WHAT NEEDS TO BE DONE: Work out the count of lines in the material where the string "dataset" shows up, and reply with it alone.
________________________
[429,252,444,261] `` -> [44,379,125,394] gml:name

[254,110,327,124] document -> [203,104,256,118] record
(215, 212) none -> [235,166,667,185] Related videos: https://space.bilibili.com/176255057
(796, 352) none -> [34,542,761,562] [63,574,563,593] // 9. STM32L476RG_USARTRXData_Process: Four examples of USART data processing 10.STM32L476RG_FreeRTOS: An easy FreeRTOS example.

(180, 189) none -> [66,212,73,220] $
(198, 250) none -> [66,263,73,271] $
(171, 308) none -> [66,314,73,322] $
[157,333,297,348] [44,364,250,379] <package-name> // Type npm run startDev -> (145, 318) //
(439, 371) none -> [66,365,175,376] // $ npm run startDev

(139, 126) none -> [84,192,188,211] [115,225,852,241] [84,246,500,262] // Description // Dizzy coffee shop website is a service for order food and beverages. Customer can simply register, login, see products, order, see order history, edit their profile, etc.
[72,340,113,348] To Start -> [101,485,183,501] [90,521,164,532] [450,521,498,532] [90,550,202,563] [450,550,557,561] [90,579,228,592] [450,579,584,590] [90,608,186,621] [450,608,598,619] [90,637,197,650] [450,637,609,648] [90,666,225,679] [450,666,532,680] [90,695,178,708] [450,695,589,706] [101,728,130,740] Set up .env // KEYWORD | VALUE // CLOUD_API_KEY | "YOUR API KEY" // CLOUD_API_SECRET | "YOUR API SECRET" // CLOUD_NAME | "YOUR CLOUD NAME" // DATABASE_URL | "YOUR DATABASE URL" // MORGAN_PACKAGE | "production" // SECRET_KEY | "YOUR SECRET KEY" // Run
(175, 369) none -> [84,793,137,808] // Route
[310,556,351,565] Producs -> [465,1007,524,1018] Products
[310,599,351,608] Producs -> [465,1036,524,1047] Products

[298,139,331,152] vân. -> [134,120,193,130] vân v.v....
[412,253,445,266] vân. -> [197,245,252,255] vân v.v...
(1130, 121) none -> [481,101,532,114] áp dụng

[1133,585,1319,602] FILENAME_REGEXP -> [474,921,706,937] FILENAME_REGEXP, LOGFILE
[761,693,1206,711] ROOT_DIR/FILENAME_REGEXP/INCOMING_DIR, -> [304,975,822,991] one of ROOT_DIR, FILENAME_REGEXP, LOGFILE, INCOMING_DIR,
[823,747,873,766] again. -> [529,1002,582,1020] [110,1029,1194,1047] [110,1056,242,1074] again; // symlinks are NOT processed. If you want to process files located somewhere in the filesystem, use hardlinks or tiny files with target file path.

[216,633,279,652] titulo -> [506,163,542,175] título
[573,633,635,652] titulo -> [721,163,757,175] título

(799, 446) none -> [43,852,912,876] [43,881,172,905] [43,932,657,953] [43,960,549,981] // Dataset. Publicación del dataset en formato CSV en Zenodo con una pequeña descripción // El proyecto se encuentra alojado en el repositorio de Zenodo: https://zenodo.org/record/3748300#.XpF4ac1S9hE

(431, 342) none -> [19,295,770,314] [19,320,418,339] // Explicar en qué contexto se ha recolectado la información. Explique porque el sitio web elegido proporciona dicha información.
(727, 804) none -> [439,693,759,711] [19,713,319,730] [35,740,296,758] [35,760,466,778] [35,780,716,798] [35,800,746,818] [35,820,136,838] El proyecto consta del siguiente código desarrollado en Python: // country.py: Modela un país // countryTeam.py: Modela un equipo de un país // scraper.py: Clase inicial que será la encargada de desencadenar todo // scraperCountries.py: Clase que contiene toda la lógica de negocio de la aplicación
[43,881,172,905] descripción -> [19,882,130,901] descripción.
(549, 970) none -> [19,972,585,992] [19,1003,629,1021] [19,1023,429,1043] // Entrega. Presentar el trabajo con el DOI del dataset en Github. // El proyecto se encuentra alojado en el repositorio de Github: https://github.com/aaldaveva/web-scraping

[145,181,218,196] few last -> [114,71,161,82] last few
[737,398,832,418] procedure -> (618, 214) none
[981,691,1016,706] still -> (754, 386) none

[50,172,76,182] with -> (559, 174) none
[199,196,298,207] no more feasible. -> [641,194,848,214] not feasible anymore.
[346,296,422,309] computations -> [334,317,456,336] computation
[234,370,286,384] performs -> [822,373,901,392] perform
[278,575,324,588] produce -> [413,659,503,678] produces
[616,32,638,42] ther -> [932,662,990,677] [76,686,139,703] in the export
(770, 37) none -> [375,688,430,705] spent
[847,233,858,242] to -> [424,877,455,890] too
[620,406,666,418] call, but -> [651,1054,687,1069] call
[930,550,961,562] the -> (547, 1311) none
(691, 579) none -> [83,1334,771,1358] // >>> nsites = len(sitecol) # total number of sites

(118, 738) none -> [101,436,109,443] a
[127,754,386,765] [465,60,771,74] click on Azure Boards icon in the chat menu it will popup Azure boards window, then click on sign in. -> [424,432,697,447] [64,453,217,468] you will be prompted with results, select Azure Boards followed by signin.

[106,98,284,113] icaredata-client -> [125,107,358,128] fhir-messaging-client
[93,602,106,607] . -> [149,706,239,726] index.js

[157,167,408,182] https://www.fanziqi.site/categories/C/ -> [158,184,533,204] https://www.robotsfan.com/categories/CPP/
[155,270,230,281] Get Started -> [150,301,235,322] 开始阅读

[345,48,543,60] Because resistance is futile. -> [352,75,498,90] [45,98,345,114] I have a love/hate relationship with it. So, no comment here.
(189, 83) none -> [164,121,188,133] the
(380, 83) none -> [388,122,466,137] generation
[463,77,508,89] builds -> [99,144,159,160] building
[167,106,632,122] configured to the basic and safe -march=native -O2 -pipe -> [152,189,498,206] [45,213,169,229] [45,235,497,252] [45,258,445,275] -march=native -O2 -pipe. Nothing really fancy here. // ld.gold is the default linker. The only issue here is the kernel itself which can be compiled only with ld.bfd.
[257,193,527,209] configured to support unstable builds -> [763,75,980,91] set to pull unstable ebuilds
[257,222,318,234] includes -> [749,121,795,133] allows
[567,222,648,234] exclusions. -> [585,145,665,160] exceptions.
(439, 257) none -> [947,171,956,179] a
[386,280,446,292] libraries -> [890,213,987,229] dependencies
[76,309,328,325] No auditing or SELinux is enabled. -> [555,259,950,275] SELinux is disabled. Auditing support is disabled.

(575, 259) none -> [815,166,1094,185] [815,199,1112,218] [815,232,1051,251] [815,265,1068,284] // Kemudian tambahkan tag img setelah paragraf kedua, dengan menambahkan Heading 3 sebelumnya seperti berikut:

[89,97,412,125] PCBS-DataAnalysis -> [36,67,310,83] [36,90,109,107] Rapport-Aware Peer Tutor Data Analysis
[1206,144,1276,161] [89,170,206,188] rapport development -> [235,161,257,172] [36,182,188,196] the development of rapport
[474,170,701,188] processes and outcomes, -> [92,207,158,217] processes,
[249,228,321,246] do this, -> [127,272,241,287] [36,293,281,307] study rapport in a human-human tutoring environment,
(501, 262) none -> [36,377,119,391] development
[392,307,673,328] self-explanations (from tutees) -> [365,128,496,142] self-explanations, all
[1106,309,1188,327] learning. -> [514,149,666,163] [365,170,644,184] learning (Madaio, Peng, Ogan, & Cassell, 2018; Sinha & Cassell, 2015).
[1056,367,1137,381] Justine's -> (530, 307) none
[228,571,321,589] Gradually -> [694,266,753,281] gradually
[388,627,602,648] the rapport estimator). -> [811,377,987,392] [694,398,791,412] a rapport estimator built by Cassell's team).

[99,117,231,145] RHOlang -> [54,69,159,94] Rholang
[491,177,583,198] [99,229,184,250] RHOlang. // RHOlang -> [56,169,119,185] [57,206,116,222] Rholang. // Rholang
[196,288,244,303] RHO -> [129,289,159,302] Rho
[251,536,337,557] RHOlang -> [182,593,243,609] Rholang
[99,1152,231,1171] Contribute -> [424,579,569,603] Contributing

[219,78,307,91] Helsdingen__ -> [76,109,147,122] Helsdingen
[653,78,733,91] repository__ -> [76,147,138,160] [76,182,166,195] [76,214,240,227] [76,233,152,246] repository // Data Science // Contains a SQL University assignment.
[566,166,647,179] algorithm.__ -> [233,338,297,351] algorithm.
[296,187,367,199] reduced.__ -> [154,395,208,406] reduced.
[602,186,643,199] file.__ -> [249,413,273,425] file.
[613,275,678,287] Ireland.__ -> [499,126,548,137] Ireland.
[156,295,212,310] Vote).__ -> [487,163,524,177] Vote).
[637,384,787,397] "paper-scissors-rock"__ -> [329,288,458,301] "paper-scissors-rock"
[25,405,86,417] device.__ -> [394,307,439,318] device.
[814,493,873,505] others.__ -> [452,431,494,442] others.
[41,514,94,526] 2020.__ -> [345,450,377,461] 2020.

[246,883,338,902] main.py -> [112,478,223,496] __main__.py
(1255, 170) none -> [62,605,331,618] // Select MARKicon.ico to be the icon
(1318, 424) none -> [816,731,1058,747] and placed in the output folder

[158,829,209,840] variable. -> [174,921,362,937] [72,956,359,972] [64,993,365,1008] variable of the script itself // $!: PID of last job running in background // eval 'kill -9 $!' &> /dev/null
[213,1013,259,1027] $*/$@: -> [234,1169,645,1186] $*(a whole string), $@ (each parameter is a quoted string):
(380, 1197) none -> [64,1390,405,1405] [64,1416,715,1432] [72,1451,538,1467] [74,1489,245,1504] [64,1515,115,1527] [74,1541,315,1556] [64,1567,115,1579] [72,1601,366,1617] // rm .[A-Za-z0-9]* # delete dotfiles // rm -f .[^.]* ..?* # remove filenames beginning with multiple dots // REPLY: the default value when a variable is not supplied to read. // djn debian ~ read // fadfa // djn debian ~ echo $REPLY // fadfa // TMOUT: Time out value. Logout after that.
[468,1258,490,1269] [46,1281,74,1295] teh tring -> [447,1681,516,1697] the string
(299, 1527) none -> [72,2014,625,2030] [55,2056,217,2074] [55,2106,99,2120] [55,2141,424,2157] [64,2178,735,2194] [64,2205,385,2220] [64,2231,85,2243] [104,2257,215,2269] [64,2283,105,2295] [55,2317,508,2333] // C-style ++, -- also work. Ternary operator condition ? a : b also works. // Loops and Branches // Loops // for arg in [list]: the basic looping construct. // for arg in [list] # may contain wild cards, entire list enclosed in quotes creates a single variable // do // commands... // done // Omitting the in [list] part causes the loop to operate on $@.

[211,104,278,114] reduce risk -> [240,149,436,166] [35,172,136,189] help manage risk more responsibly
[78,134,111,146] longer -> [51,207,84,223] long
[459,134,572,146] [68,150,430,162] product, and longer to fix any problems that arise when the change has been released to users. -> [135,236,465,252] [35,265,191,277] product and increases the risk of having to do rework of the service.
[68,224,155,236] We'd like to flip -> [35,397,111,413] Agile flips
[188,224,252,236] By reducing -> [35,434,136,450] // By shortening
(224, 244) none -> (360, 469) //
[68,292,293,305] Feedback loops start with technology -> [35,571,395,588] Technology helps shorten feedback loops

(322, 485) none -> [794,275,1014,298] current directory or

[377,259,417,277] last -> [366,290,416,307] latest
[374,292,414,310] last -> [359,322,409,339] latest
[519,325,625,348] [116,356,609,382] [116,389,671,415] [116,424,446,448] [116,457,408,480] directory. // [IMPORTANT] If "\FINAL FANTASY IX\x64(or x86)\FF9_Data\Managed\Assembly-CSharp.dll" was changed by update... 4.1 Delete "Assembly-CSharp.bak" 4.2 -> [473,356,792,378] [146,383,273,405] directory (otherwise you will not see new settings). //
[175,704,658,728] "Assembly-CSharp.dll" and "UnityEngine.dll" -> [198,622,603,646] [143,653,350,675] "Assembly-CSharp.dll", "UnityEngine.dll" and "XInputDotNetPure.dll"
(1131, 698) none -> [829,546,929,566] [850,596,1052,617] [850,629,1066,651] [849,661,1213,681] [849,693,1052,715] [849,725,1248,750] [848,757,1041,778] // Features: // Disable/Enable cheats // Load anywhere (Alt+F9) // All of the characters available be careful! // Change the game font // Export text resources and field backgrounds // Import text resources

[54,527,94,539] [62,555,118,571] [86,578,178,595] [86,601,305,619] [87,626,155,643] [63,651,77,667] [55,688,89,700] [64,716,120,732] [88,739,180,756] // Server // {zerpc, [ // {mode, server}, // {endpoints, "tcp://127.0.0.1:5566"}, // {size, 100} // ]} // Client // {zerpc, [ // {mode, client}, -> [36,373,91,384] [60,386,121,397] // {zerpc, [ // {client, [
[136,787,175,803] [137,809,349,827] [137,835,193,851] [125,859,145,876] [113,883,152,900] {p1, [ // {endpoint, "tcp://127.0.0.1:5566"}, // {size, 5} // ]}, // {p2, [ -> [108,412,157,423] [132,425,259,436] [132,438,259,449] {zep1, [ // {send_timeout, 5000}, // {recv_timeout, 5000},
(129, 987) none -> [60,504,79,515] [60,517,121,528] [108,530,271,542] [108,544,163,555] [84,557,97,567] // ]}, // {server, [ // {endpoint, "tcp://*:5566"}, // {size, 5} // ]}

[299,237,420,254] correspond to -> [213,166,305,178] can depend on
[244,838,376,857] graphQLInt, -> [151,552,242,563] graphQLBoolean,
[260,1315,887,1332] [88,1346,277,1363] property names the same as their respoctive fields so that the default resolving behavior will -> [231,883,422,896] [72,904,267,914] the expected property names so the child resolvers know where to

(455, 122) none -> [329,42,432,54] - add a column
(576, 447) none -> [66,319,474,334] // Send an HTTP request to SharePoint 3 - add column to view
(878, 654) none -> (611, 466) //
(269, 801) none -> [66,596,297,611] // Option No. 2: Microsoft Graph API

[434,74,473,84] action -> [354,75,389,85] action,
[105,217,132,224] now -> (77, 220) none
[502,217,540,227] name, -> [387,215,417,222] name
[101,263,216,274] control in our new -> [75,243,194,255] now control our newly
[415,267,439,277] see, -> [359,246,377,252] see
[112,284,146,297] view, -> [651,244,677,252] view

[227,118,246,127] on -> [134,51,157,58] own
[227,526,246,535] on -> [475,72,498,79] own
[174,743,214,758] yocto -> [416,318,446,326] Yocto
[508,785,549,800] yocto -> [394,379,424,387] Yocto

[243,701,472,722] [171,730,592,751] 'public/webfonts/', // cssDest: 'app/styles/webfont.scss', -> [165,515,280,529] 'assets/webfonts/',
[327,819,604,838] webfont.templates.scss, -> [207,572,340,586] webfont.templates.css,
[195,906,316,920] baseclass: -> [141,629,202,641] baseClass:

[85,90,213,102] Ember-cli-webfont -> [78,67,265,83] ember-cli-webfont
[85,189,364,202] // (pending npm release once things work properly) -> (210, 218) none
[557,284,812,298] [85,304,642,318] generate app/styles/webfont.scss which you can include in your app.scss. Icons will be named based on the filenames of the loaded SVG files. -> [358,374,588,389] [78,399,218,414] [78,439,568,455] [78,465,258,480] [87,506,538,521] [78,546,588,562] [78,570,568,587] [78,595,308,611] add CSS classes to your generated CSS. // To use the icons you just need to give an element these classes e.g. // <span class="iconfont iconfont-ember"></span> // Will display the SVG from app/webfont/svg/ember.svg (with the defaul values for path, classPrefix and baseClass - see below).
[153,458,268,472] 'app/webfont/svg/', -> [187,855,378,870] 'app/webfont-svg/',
________________________
WRITTEN REPLY: 2